Sem recorrer à completa essência da lâmina, Meng Chuan podia utilizar até metade de sua força. E, nesse golpe, ao atingir cinquenta por cento, ainda infundiu poder de sua alma, aumentando a velocidade em mais trinta por cento ao se aproximar de Zao Can. Assim, mesmo com a técnica proibida, Zao Can perdeu uma perna num só embate.

Caído, sangrando, mas controlando o fluxo graças ao domínio de seu corpo, Zao Can fitou Meng Chuan, tomado pelo desespero.

“Meng, não temos inimizade. Não precisa me matar”, implorou, incapaz de fugir, sem uma perna e uma mão. Matar-lhe seria trivial para Meng Chuan.

Mas Zao Can ainda queria viver!

Era um mestre do Reino Sem Vazamentos. Mesmo mutilado, podia viver dignamente.

“Ah, nenhuma inimizade? Não foi responsável por mais de trezentas mortes?” Meng Chuan se aproximou.

“Tenho prata, tenho tesouros.” Zao Can retirou do peito uma grossa pilha de notas. “Aqui estão quase quarenta mil taéis. E isto — isto é um tesouro demoníaco.”

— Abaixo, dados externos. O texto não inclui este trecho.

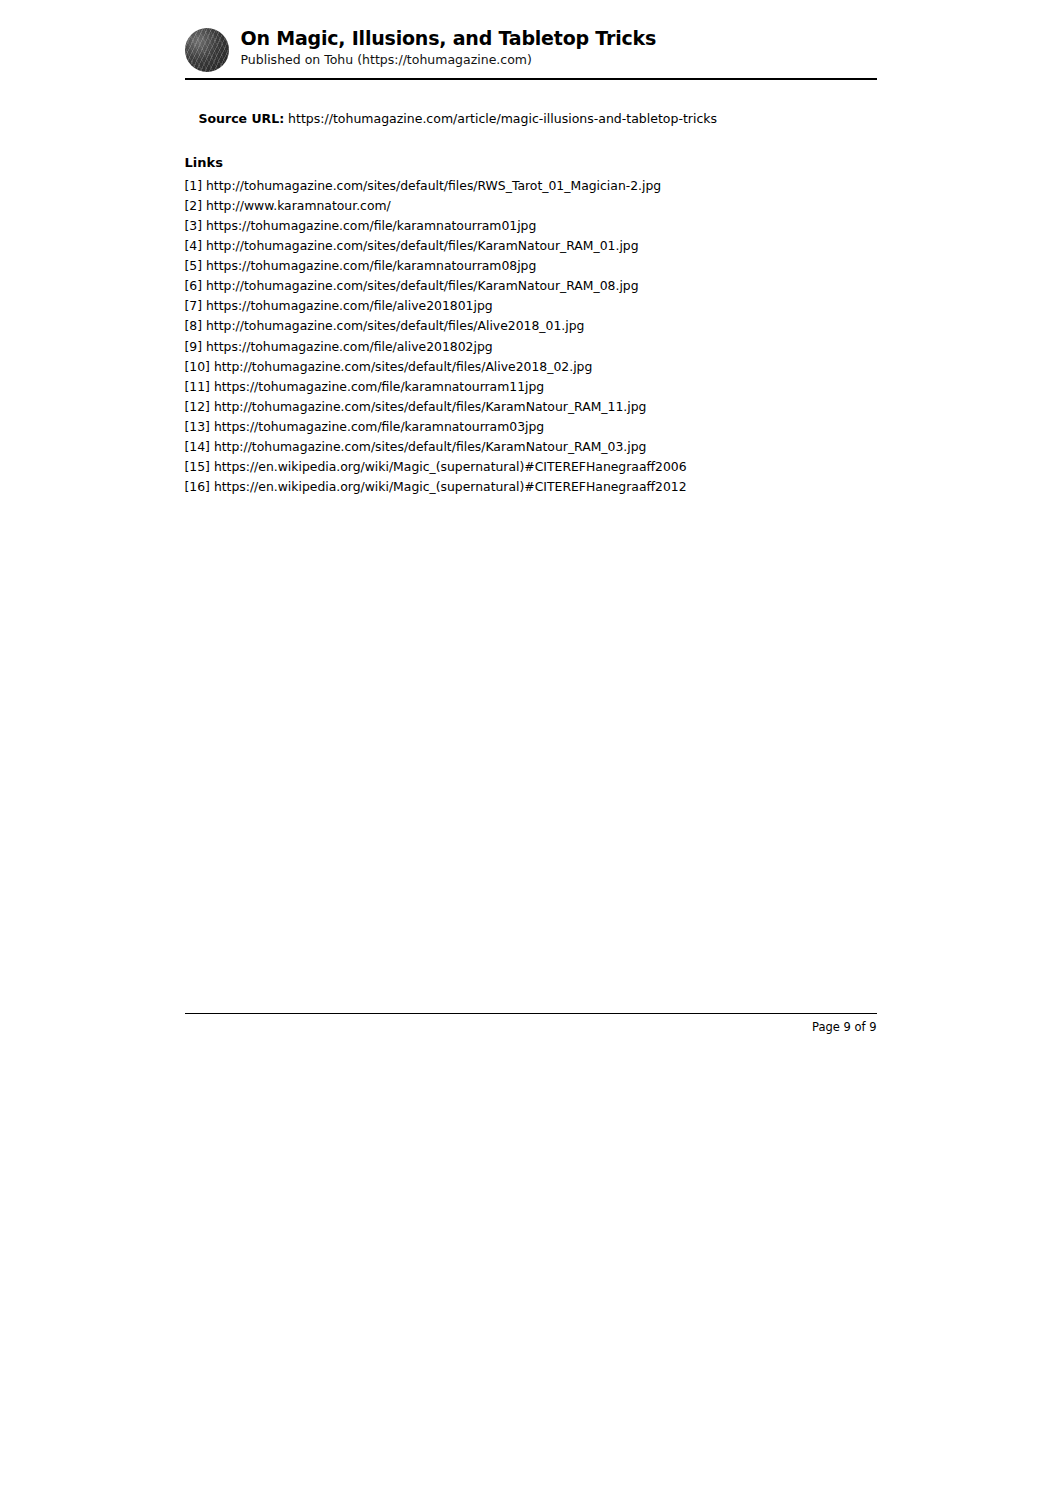On Magic, Illusions, and Tabletop Tricks
Published on Tohu (https://tohumagazine.com)
Source URL: https://tohumagazine.com/article/magic-illusions-and-tabletop-tricks
Links
[1] http://tohumagazine.com/sites/default/files/RWS_Tarot_01_Magician-2.jpg
[2] http://www.karamnatour.com/
[3] https://tohumagazine.com/file/karamnatourram01jpg
[4] http://tohumagazine.com/sites/default/files/KaramNatour_RAM_01.jpg
[5] https://tohumagazine.com/file/karamnatourram08jpg
[6] http://tohumagazine.com/sites/default/files/KaramNatour_RAM_08.jpg
[7] https://tohumagazine.com/file/alive201801jpg
[8] http://tohumagazine.com/sites/default/files/Alive2018_01.jpg
[9] https://tohumagazine.com/file/alive201802jpg
[10] http://tohumagazine.com/sites/default/files/Alive2018_02.jpg
[11] https://tohumagazine.com/file/karamnatourram11jpg
[12] http://tohumagazine.com/sites/default/files/KaramNatour_RAM_11.jpg
[13] https://tohumagazine.com/file/karamnatourram03jpg
[14] http://tohumagazine.com/sites/default/files/KaramNatour_RAM_03.jpg
[15] https://en.wikipedia.org/wiki/Magic_(supernatural)#CITEREFHanegraaff2006
[16] https://en.wikipedia.org/wiki/Magic_(supernatural)#CITEREFHanegraaff2012
Page 9 of 9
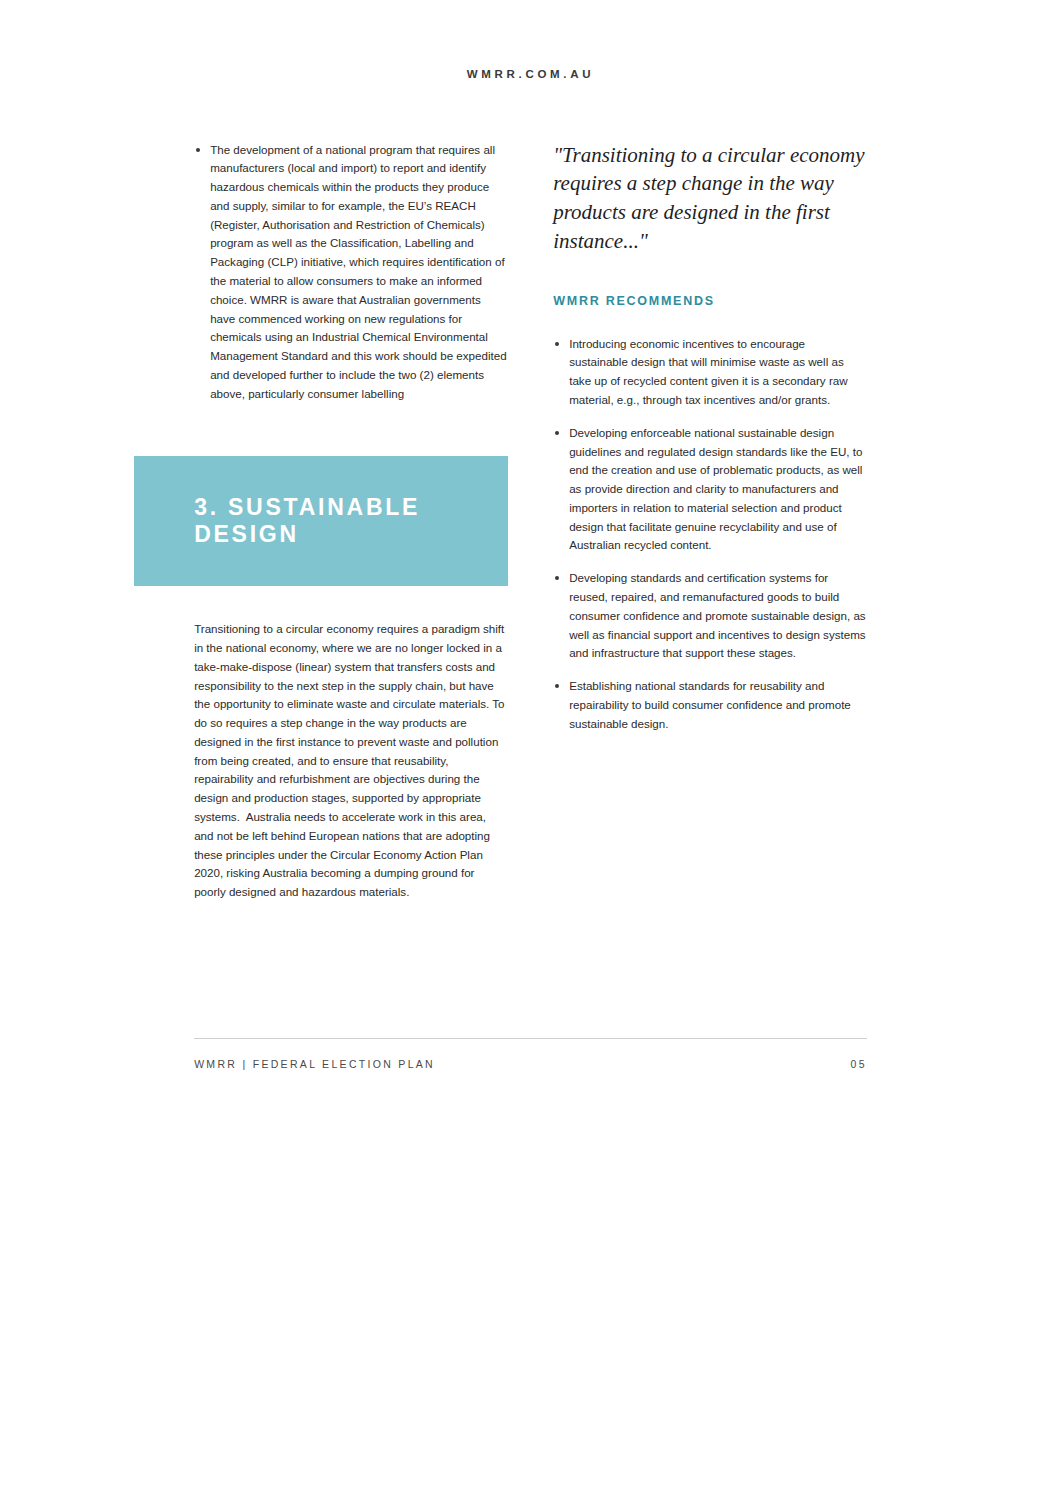WMRR.COM.AU
The development of a national program that requires all manufacturers (local and import) to report and identify hazardous chemicals within the products they produce and supply, similar to for example, the EU’s REACH (Register, Authorisation and Restriction of Chemicals) program as well as the Classification, Labelling and Packaging (CLP) initiative, which requires identification of the material to allow consumers to make an informed choice. WMRR is aware that Australian governments have commenced working on new regulations for chemicals using an Industrial Chemical Environmental Management Standard and this work should be expedited and developed further to include the two (2) elements above, particularly consumer labelling
3. Sustainable
Design
Transitioning to a circular economy requires a paradigm shift in the national economy, where we are no longer locked in a take-make-dispose (linear) system that transfers costs and responsibility to the next step in the supply chain, but have the opportunity to eliminate waste and circulate materials. To do so requires a step change in the way products are designed in the first instance to prevent waste and pollution from being created, and to ensure that reusability, repairability and refurbishment are objectives during the design and production stages, supported by appropriate systems. Australia needs to accelerate work in this area, and not be left behind European nations that are adopting these principles under the Circular Economy Action Plan 2020, risking Australia becoming a dumping ground for poorly designed and hazardous materials.
"Transitioning to a circular economy requires a step change in the way products are designed in the first instance..."
WMRR Recommends
Introducing economic incentives to encourage sustainable design that will minimise waste as well as take up of recycled content given it is a secondary raw material, e.g., through tax incentives and/or grants.
Developing enforceable national sustainable design guidelines and regulated design standards like the EU, to end the creation and use of problematic products, as well as provide direction and clarity to manufacturers and importers in relation to material selection and product design that facilitate genuine recyclability and use of Australian recycled content.
Developing standards and certification systems for reused, repaired, and remanufactured goods to build consumer confidence and promote sustainable design, as well as financial support and incentives to design systems and infrastructure that support these stages.
Establishing national standards for reusability and repairability to build consumer confidence and promote sustainable design.
WMRR | Federal Election Plan 05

Retirou também um fragmento de ferro negro envolto em algodão. “Vale cem mil taéis.”

Não mencionou que os Ladrões da Nuvem de Sangue tentaram vendê-lo por esse valor, mas não conseguiram.

“Tudo isso é seu, jovem mestre, se poupar minha vida.”

“Quer comprar sua vida com seus pertences?” Meng Chuan continuou avançando.

“Sou o vice-líder dos Ladrões da Nuvem de Sangue. Sei de um esconderijo de tesouros. Se me poupar, conto onde é.”

Um lampejo cortou o ar.

Já junto de Zao Can, Meng Chuan infundiu a lâmina com poder da alma e, num movimento simples, cortou-lhe a garganta.

“Você... você...” Zao Can arregalou os olhos em incredulidade. Por que não lhe conceder uma chance de sobreviver?

“Os tesouros de bandidos como vocês não me interessam.” Meng Chuan falou com indiferença, observando Zao Can morrer.

Os Ladrões da Nuvem de Sangue eram poderosos, com oito mestres do Reino Sem Vazamentos, e um líder que dominava a essência da força. Porém, mesmo o chefe rivalizava apenas com Meng Chuan. Diante da família Meng... o espólio de uma quadrilha não significava nada. O que Meng Chuan conquistava em recursos raros para fortalecer sua base era milhares de vezes mais valioso que tudo o que os Ladrões da Nuvem de Sangue possuíam.

Ele recolheu as notas, olhou o fragmento de ferro negro envolto em algodão — “Um artefato demoníaco? Parece bem danificado” — e, sem pensar muito, guardou-o consigo.